Nigel Heslop

Personal information
- Full name: Nigel John Heslop
- Born: 4 December 1963 (age 62) Hartlepool, County Durham, England

Playing information
- Height: 5 ft 10 in (1.78 m)
- Weight: 13 st 0 lb (83 kg)

Rugby union
- Position: Wing
Club
| Years | Team | Pld | T | G | FG | P |
| 1987–92 | Orrell R.U.F.C. |  |  |  |  |  |
| 1990 | Liverpool St Helens |  |  |  |  |  |
| 1995–98 | Orrell R.U.F.C. |  |  |  |  |  |
|  | Total | 0 | 0 | 0 | 0 | 0 |
Representative
| Years | Team | Pld | T | G | FG | P |
| 1990–92 | England | 9+1 | 3 | 0 | 0 | 12 |

Rugby league
Club
| Years | Team | Pld | T | G | FG | P |
| 1992–95 | Oldham | 30+6 | 10 | 0 | 0 | 40 |
- Source:

= Nigel Heslop =

England international rugby union & league footballer

Nigel John Heslop (born 4 December 1963) is an English former rugby union and professional rugby league footballer who played in the 1980s and 1990s. He played representative level rugby union (RU) for England, and at club level for Orrell R.U.F.C. (two spells), and Liverpool St Helens F.C. as a Wing, and club level rugby league (RL) for Oldham, at the time of his move to Oldham, he was employed by Merseyside Police.

==Background==
Nigel Heslop was born in West Hartlepool, England.

==International career==
Nigel Heslop represented England on ten occasions between 1990 and 1992, playing in two of the matches of the 1991 Rugby World Cup, including a very physical encounter with France.
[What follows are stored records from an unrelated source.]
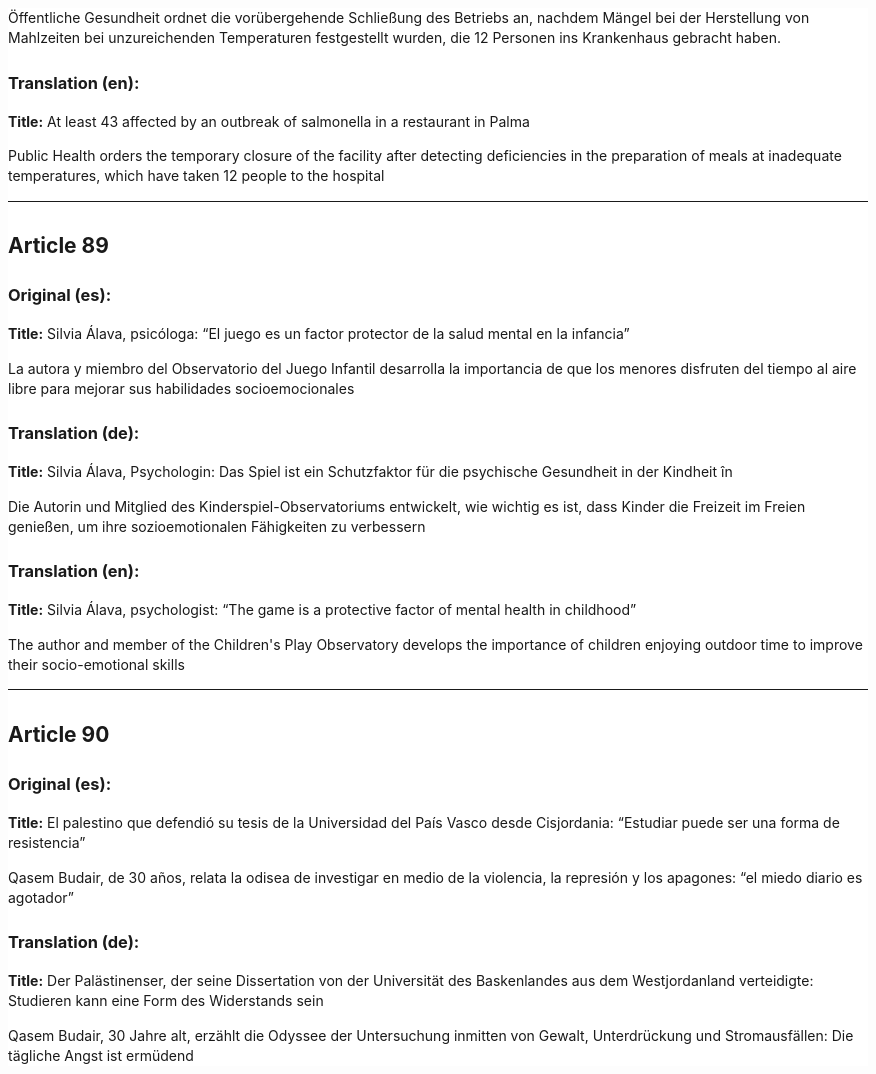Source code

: Öffentliche Gesundheit ordnet die vorübergehende Schließung des Betriebs an, nachdem Mängel bei der Herstellung von Mahlzeiten bei unzureichenden Temperaturen festgestellt wurden, die 12 Personen ins Krankenhaus gebracht haben.

### Translation (en):
**Title:** At least 43 affected by an outbreak of salmonella in a restaurant in Palma

Public Health orders the temporary closure of the facility after detecting deficiencies in the preparation of meals at inadequate temperatures, which have taken 12 people to the hospital

---

## Article 89
### Original (es):
**Title:** Silvia Álava, psicóloga: “El juego es un factor protector de la salud mental en la infancia”

La autora y miembro del Observatorio del Juego Infantil desarrolla la importancia de que los menores disfruten del tiempo al aire libre para mejorar sus habilidades socioemocionales

### Translation (de):
**Title:** Silvia Álava, Psychologin: Das Spiel ist ein Schutzfaktor für die psychische Gesundheit in der Kindheit în

Die Autorin und Mitglied des Kinderspiel-Observatoriums entwickelt, wie wichtig es ist, dass Kinder die Freizeit im Freien genießen, um ihre sozioemotionalen Fähigkeiten zu verbessern

### Translation (en):
**Title:** Silvia Álava, psychologist: “The game is a protective factor of mental health in childhood”

The author and member of the Children's Play Observatory develops the importance of children enjoying outdoor time to improve their socio-emotional skills

---

## Article 90
### Original (es):
**Title:** El palestino que defendió su tesis de la Universidad del País Vasco desde Cisjordania: “Estudiar puede ser una forma de resistencia”

Qasem Budair, de 30 años, relata la odisea de investigar en medio de la violencia, la represión y los apagones: “el miedo diario es agotador”

### Translation (de):
**Title:** Der Palästinenser, der seine Dissertation von der Universität des Baskenlandes aus dem Westjordanland verteidigte: Studieren kann eine Form des Widerstands sein

Qasem Budair, 30 Jahre alt, erzählt die Odyssee der Untersuchung inmitten von Gewalt, Unterdrückung und Stromausfällen: Die tägliche Angst ist ermüdend
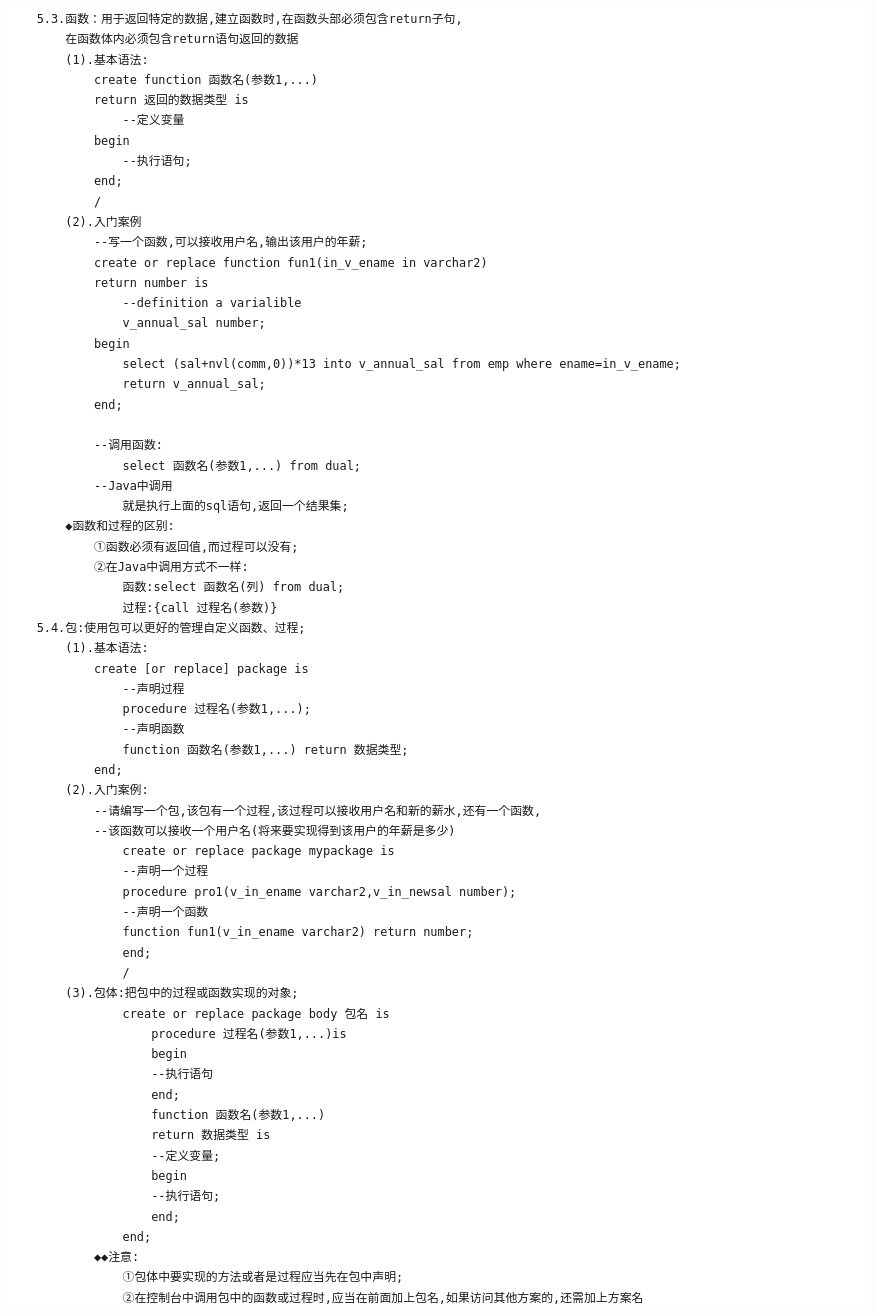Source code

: 		5.3.函数：用于返回特定的数据,建立函数时,在函数头部必须包含return子句,
			在函数体内必须包含return语句返回的数据
			(1).基本语法:
				create function 函数名(参数1,...)
				return 返回的数据类型 is
					--定义变量
				begin 
					--执行语句;
				end;
				/
			(2).入门案例
				--写一个函数,可以接收用户名,输出该用户的年薪;
				create or replace function fun1(in_v_ename in varchar2)
				return number is
					--definition a varialible
					v_annual_sal number;
				begin
					select (sal+nvl(comm,0))*13 into v_annual_sal from emp where ename=in_v_ename;
					return v_annual_sal;
				end;
				
				--调用函数:
					select 函数名(参数1,...) from dual;
				--Java中调用
					就是执行上面的sql语句,返回一个结果集;
			◆函数和过程的区别:
				①函数必须有返回值,而过程可以没有;
				②在Java中调用方式不一样:
					函数:select 函数名(列) from dual;
					过程:{call 过程名(参数)}
		5.4.包:使用包可以更好的管理自定义函数、过程;
			(1).基本语法:
				create [or replace] package is
					--声明过程
					procedure 过程名(参数1,...);
					--声明函数
					function 函数名(参数1,...) return 数据类型;
				end;
			(2).入门案例:
				--请编写一个包,该包有一个过程,该过程可以接收用户名和新的薪水,还有一个函数,
				--该函数可以接收一个用户名(将来要实现得到该用户的年薪是多少)
					create or replace package mypackage is
					--声明一个过程
					procedure pro1(v_in_ename varchar2,v_in_newsal number);
					--声明一个函数
					function fun1(v_in_ename varchar2) return number;
					end;
					/
			(3).包体:把包中的过程或函数实现的对象;
					create or replace package body 包名 is
						procedure 过程名(参数1,...)is
						begin
						--执行语句
						end;
						function 函数名(参数1,...)
						return 数据类型 is
						--定义变量;
						begin
						--执行语句;
						end;
					end;
				◆◆注意:
					①包体中要实现的方法或者是过程应当先在包中声明;
					②在控制台中调用包中的函数或过程时,应当在前面加上包名,如果访问其他方案的,还需加上方案名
He was a member of England's 1991 5 Nations Grand Slam winning side, scoring a try against the Scots at Twickenham in the Calcutta Cup match of that year. He was surprisingly dropped for the first two matches of the World Cup, in favour of Chris Oti: marked his return with a try in the third and final group-stage match against the USA: but emerged from the quarter-final against France considerably battered and bruised. Although he completed the match he was not judged fit to start in either the semi-final or final, and with Oti also injured, Heslop's place on the wing was taken by the squad's utility-back replacement, Simon Halliday - who more usually played centre. Heslop took a place on the bench for both matches but was not called on to play. England kept the World Cup Final back line in place throughout the 1992 season, keeping Heslop on the bench: his final international appearance was in the last match of that season, coming on as a replacement for Carling in the final few minutes. Thus, the match, and his career, finished with the brief and incongruous situation of Heslop (a specialist winger) playing in the centre, while Halliday (a specialist centre) played on the wing in Heslop's usual position.

Heslop subsequently switched codes to play rugby league for Oldham, bringing an end to his chances of international selection for the Rugby Union team. He returned to Rugby Union - and his old club, Orrell RFC - in 1995, but did not challenge for international selection again.